**Page text**
⁂

The THEX data is shared as if it was a partial file. If a client requests a
subrange of the THEX data that the server does not store, and is not willing
to calculate on the fly, the server uses the same, routines if it was a
partial file where the requested range is not available.
<ROOT> is the root TigerTree hash is base32 format.
3. How to find the location of partial files.
This protocol does not affect Gnutella messages in any way. The only
available mean of spreading the location of a partial file is through the
download mesh in X-Gnutella-Alternate-Location headers. I think this should
work very well. Since those who share a partial file are also downloading
the same file, they will be able to send alt-loc headers to other hosts
sharing the full file.
Spreading partial files in the download mesh will cause servents that do
not support partial file sharing to receive addresses to partial sources. I
don't think that is a problem. The worst thing that can happen is that they
won't be able to use those sources.
4. Sample negotiation:
Here is a sample negotiation. I don't think it will look exactly like this,
but it should show the headers in action. Clients might want to request a
small range first, to get the list of available ranges. There are some
linebreakes in long headers below.

⁂

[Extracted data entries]
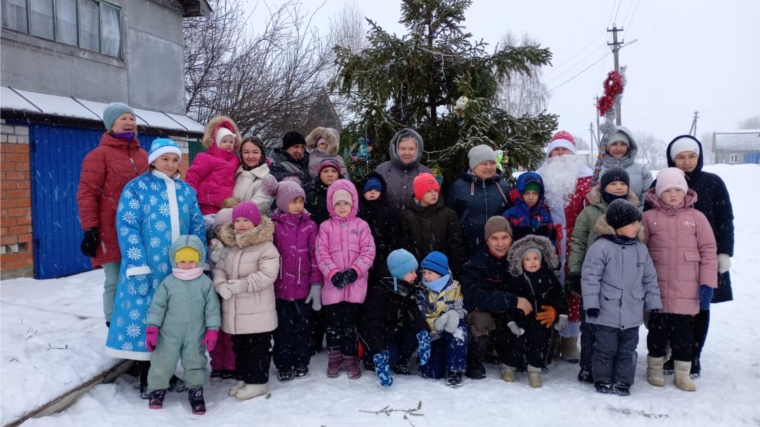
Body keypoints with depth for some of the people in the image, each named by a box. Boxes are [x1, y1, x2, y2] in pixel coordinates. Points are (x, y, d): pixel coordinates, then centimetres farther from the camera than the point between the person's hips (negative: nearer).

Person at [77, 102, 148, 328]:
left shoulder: (143, 155, 17)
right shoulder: (100, 154, 0)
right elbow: (87, 194, -6)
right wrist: (90, 229, -13)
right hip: (112, 233, -5)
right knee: (115, 284, -2)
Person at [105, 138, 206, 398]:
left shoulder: (186, 191, 12)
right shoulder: (136, 187, -1)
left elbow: (198, 228, 12)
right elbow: (127, 228, -9)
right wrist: (137, 267, -17)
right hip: (147, 269, -4)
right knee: (144, 318, 2)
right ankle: (145, 379, 16)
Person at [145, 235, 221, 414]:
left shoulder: (206, 283, -6)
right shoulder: (168, 282, -6)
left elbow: (212, 308, -2)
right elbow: (157, 306, -3)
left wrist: (212, 330, -6)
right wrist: (152, 329, -6)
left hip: (196, 334, 0)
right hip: (170, 333, 0)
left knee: (195, 364, 10)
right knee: (162, 363, 8)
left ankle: (196, 392, 27)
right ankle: (157, 390, 29)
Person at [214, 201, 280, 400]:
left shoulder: (266, 247, -13)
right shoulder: (229, 246, 11)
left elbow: (267, 275, -22)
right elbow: (219, 268, 9)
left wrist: (242, 285, -25)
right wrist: (221, 285, -12)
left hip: (257, 312, -7)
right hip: (234, 311, 7)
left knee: (257, 349, 3)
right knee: (239, 347, 19)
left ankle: (257, 382, 14)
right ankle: (242, 379, 32)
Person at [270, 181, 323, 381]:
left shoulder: (310, 225, 1)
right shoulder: (273, 225, -3)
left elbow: (315, 256, 1)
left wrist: (316, 284, -4)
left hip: (304, 287, 1)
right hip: (280, 287, -1)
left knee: (303, 326, 12)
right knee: (283, 327, 9)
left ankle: (301, 363, 27)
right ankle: (283, 365, 22)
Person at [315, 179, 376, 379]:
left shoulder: (361, 225, 2)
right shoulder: (326, 227, 3)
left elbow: (368, 251, -3)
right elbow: (321, 253, -3)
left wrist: (354, 271, -15)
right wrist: (333, 274, -15)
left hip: (356, 283, -1)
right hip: (333, 283, 1)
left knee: (351, 322, 6)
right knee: (333, 321, 9)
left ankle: (350, 358, 18)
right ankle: (334, 357, 23)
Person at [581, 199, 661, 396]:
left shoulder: (640, 248, 6)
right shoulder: (601, 246, -14)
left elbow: (650, 278, 13)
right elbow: (590, 276, -15)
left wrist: (653, 303, 11)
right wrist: (591, 303, -17)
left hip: (632, 313, 5)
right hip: (607, 312, -5)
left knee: (628, 350, 13)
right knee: (605, 349, 6)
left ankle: (623, 382, 25)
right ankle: (603, 381, 21)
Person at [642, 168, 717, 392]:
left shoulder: (696, 217, 2)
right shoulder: (649, 217, 1)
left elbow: (709, 251, 2)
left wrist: (708, 283, -3)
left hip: (687, 290, 0)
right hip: (657, 288, 0)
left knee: (683, 331, 6)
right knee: (658, 329, 10)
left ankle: (683, 373, 20)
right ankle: (655, 368, 27)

⁂

**Required actions**
1. For each statement below, say whether it agrees with the partial file sharing text. Answer yes or no, and quote the deciding words.
(a) Partial file locations are spread through Gnutella messages.
(b) Servents that do not support partial file sharing may receive addresses to partial sources.
(c) The sample negotiation is expected to look exactly as shown.
2. Quote the passage of the partial file sharing text between "This protocol does" and "the full file.", inclusive.

**Responses in order**
1.
(a) No: "The only available mean of spreading the location of a partial file is through the download mesh in X-Gnutella-Alternate-Location headers."
(b) Yes: "Spreading partial files in the download mesh will cause servents that do not support partial file sharing to receive addresses to partial sources."
(c) No: "I don't think it will look exactly like this"

2.
This protocol does not affect Gnutella messages in any way. The only
available mean of spreading the location of a partial file is through the
download mesh in X-Gnutella-Alternate-Location headers. I think this should
work very well. Since those who share a partial file are also downloading
the same file, they will be able to send alt-loc headers to other hosts
sharing the full file.